## [TASK STATEMENT]
The data must be given again exactly as written, with all images omitted.

## [RECORDED INFORMATION]

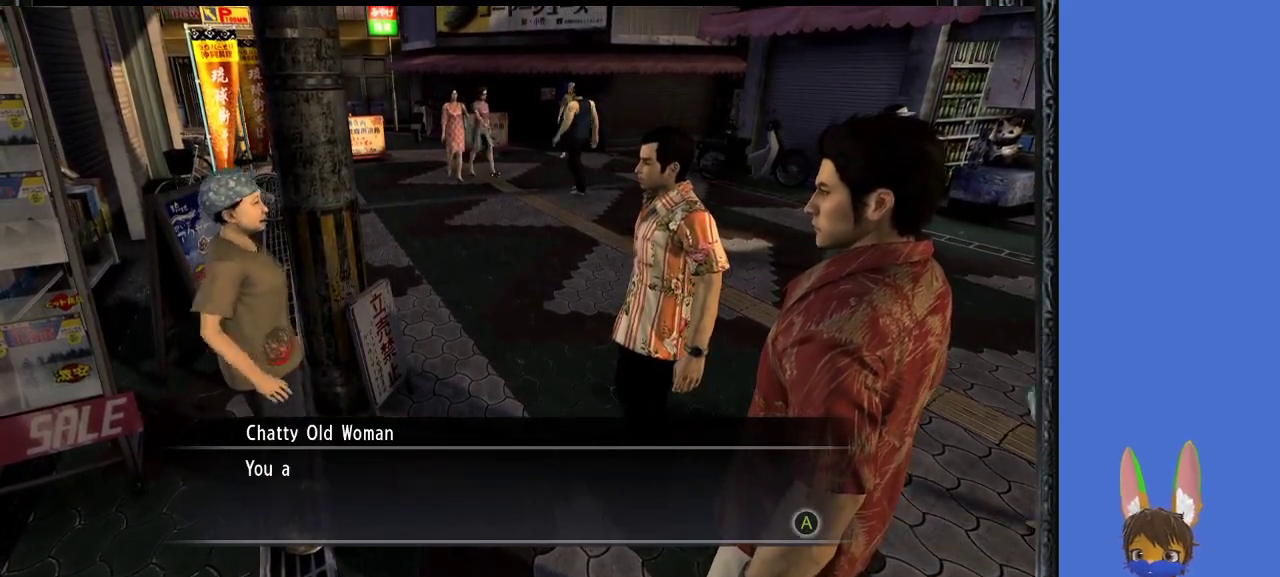
{"buttons": [], "left_stick": "center", "right_stick": "center", "events": [[33, "CROSS", "down"], [167, "CROSS", "up"]]}
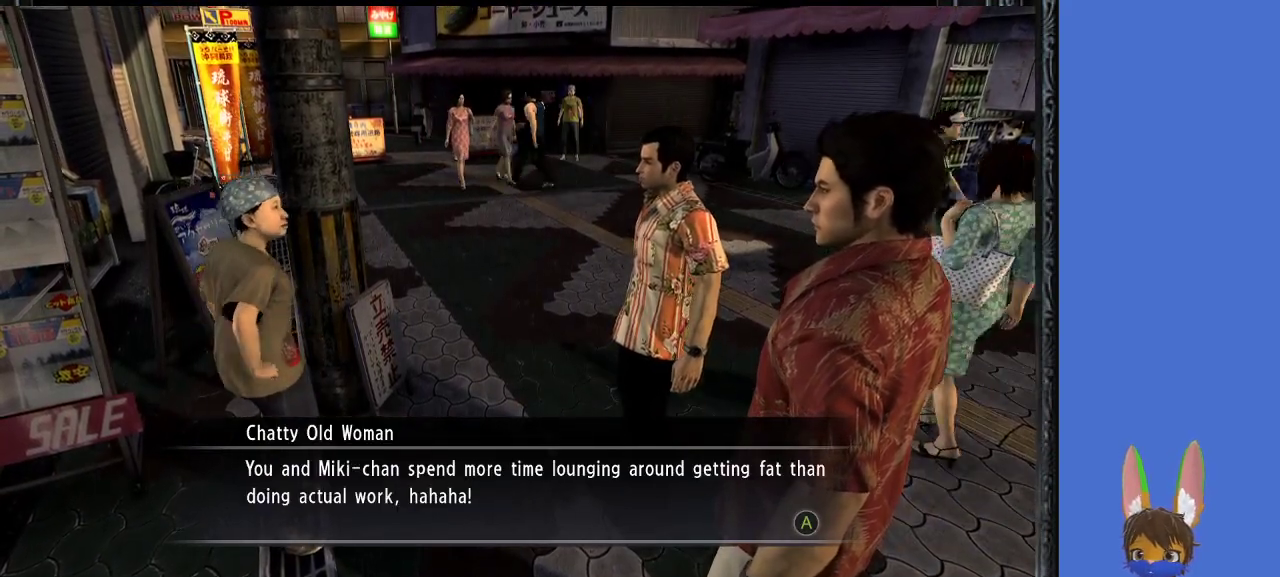
{"buttons": [], "left_stick": "center", "right_stick": "center", "events": []}
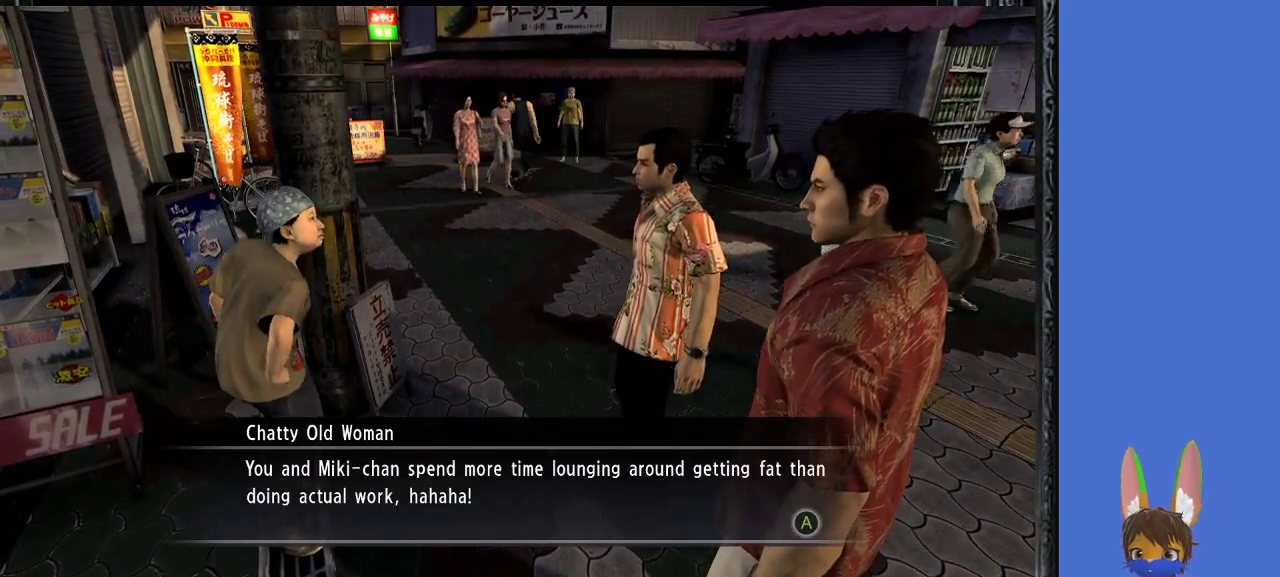
{"buttons": [], "left_stick": "center", "right_stick": "center", "events": []}
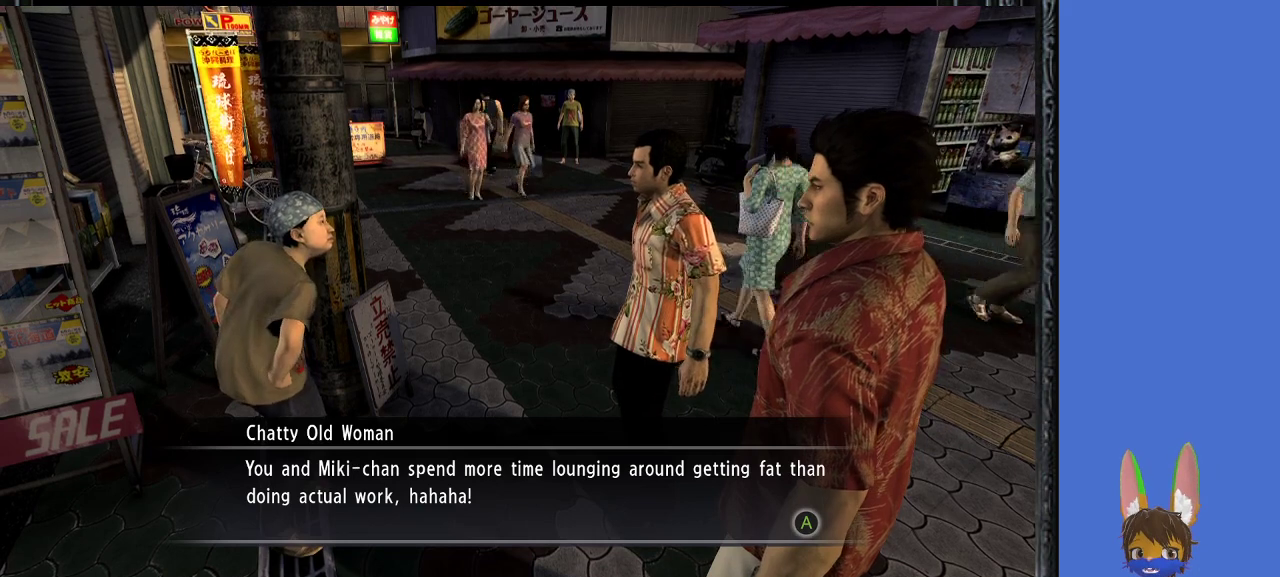
{"buttons": [], "left_stick": "center", "right_stick": "center", "events": []}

## [ANSWER FOR THIS EXERCISE]
{"buttons": [], "left_stick": "center", "right_stick": "center", "events": [[33, "CROSS", "down"], [167, "CROSS", "up"]]}
{"buttons": [], "left_stick": "center", "right_stick": "center", "events": []}
{"buttons": [], "left_stick": "center", "right_stick": "center", "events": []}
{"buttons": [], "left_stick": "center", "right_stick": "center", "events": []}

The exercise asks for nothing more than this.